Focus on new faculty: Yuan Ping creates powerful tools to study quantum materials

Written By: Jason Daley

Silicon transistors have made the modern electronics world possible over the last 50 years. In the next few decades, processors will need a new technology to improve computing power and efficiency. The leading candidate is quantum computing, in which just a few hundred quantum bits, or qubits, can outperform billions of silicon transistors.

The problem is that researchers have yet to identify the ideal “recipe” for qubits. In fact, characterizing these quantum materials, where complex interactions take place on the atomic and subatomic level, requires powerful and sophisticated computational and theoretical tools. That’s what Associate Professor Yuan Ping, who joined the faculty in July 2023, is bringing to the Department of Materials Science and Engineering at the University of Wisconsin-Madison.

“I have developed a whole lot of theory based on quantum mechanics in the past years which is useful for studying optoelectronics, spintronics and spin qubits,” says Yuan, who also has joint appointments in physics and chemistry. “Our goal is to develop new theory and code to predict the materials that are good for these types of applications.”

Yuan received her bachelor’s degree from the University of Science and Technology of China in 2007 before earning her PhD from the University of California, Davis, in 2013. Beginning in 2013, she served as a materials postdoctoral fellow at the California Institute of Technology in Pasadena before joining the University of California, Santa Cruz, in 2016 as an assistant professor of chemistry and an affiliated professor of physics. Since then, she has already amassed a number of impressive honors, including promotion to associate professor, a National Science Foundation CAREER award, an Alfred Sloan Research fellowship, an Air Force Young Investigator Program award, and a Department of Energy Computational Chemistry Science Award, among others.

Early in her career, Ping conducted fundamental theoretical work on solid state materials for solar energy applications. But in 2016, amidst a national call for more research in quantum information science, she shifted her focus to quantum materials for quantum computing.

She also studies spin chemistry, looking at the ways “spin,” a quantum property of electrons, can impact catalysis and photochemistry.

“We work from first principles to develop new theory and code to look at the behavior, dynamics and decoherence, or loss of information, of the spin state,” says Ping. “Then we try to reach out to experimentalists who can validate these calculations and can actually make these materials.”

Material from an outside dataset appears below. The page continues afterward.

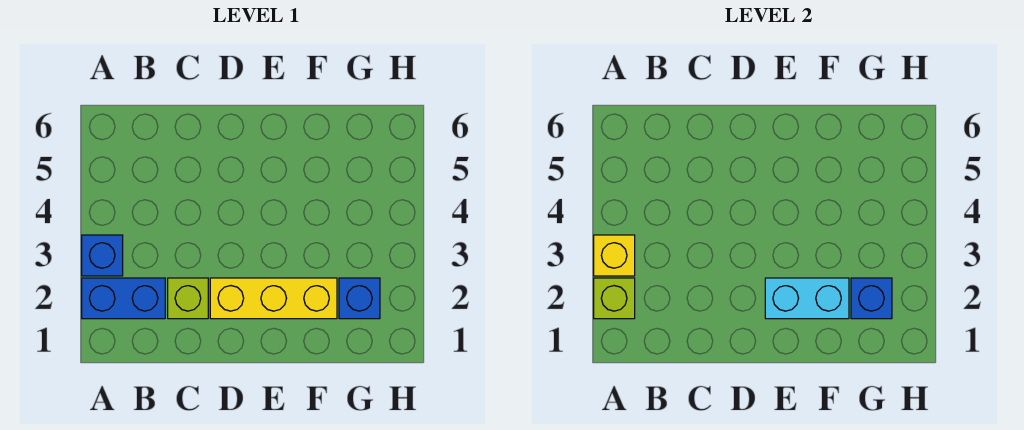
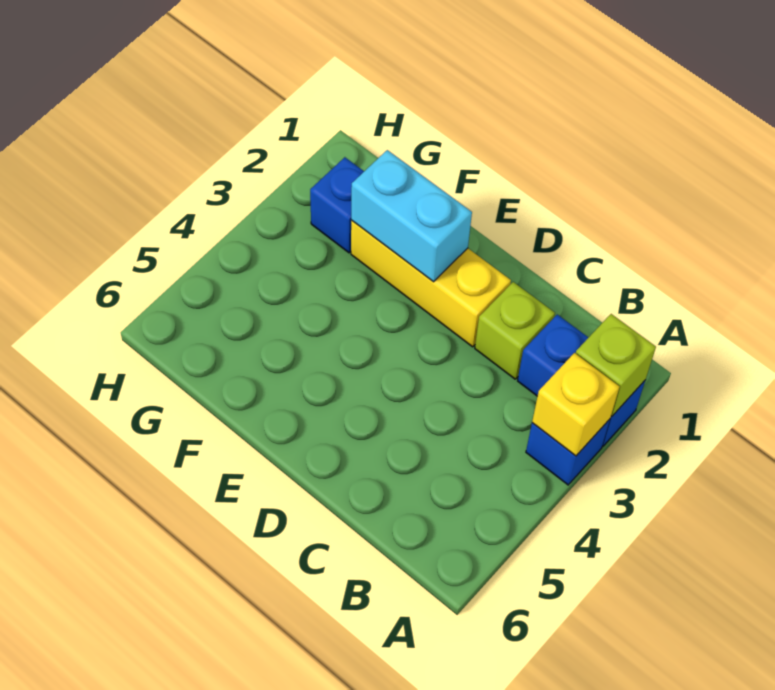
blue 1x1 brick [851,278,892,319] -> none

UW-Madison, she says, is an ideal place for these types of collaborations, and she is excited to work with researchers in the UW-Madison Quantum Institute, the NSF-funded Materials Research Science and Engineering Center, the Theoretical Chemistry Institute and throughout the College of Engineering, physics, chemistry, and across the university. In fact, she might have more collaborators than she can handle. “While visiting, I found campus actually needs someone like me urgently—someone with a broad background in solid state physics, chemistry, and materials science, and this type of materials theory,” she says.

The “first-principles” tools her group develops and employs will provide direct atomistic level information of materials, without the need of prior inputs, which can be compared to experiments and guide experimental synthesis. “In the general area of quantum materials, they need people from all sides—experimental and theoretical. I think it’s a good fit and l’ll be able to make a bigger impact on this campus through my interdisciplinary research.”

Yuan says she’s excited to start at Madison, as are the members of her lab, including four graduate students and one postdoc who have moved to UW-Madison as well. And though she spent the last 15 years in California, she says she’s ready for Wisconsin winters. “I grew up in the north of China, where the weather is not that different from Madison,” she says. “So there will be some adjustment and memories from when I was a child. And I love the four seasons.”